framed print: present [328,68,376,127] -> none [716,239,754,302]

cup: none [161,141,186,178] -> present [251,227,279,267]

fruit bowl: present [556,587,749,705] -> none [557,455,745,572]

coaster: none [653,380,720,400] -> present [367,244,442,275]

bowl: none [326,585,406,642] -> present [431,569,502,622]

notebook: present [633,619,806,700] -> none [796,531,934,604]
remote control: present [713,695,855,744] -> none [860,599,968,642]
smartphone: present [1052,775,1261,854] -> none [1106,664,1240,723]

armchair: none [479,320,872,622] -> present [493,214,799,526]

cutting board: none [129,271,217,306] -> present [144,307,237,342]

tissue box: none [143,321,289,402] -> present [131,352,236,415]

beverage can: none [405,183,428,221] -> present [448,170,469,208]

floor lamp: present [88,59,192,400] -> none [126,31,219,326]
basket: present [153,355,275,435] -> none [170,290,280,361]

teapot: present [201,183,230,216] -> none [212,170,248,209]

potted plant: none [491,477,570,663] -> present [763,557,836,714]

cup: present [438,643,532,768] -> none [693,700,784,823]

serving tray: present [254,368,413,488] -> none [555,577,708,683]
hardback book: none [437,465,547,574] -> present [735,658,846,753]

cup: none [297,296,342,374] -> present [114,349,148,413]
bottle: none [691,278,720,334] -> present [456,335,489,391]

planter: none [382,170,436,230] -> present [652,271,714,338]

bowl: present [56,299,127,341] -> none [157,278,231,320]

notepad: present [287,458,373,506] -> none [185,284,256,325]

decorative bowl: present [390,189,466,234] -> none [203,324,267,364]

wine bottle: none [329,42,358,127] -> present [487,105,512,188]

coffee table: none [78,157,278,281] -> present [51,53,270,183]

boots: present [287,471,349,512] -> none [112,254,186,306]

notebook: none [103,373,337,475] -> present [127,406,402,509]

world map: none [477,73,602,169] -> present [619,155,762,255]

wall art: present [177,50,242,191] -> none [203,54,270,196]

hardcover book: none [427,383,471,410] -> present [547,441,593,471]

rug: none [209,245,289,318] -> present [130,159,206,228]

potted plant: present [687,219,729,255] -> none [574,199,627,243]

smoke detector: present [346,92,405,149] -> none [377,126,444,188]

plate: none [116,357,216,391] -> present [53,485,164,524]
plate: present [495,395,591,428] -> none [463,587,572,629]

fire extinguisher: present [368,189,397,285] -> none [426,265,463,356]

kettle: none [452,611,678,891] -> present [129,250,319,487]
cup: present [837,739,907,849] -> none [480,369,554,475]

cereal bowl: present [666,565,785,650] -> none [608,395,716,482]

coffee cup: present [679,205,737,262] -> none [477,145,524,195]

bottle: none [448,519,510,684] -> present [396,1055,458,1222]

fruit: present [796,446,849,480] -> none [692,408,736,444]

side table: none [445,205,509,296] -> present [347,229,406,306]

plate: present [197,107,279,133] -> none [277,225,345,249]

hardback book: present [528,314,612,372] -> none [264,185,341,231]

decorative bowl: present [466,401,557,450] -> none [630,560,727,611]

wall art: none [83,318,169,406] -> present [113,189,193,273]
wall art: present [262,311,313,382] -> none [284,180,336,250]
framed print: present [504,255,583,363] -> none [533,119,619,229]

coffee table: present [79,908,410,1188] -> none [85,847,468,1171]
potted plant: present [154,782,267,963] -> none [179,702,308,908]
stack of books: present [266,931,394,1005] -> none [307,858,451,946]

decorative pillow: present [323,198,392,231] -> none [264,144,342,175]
+--
▶ **Exercise prompt**
Reproduce every line of the listing above in which the string "wall" appears.

▶ **Task response**
wall art: present [177,50,242,191] -> none [203,54,270,196]
wall art: none [83,318,169,406] -> present [113,189,193,273]
wall art: present [262,311,313,382] -> none [284,180,336,250]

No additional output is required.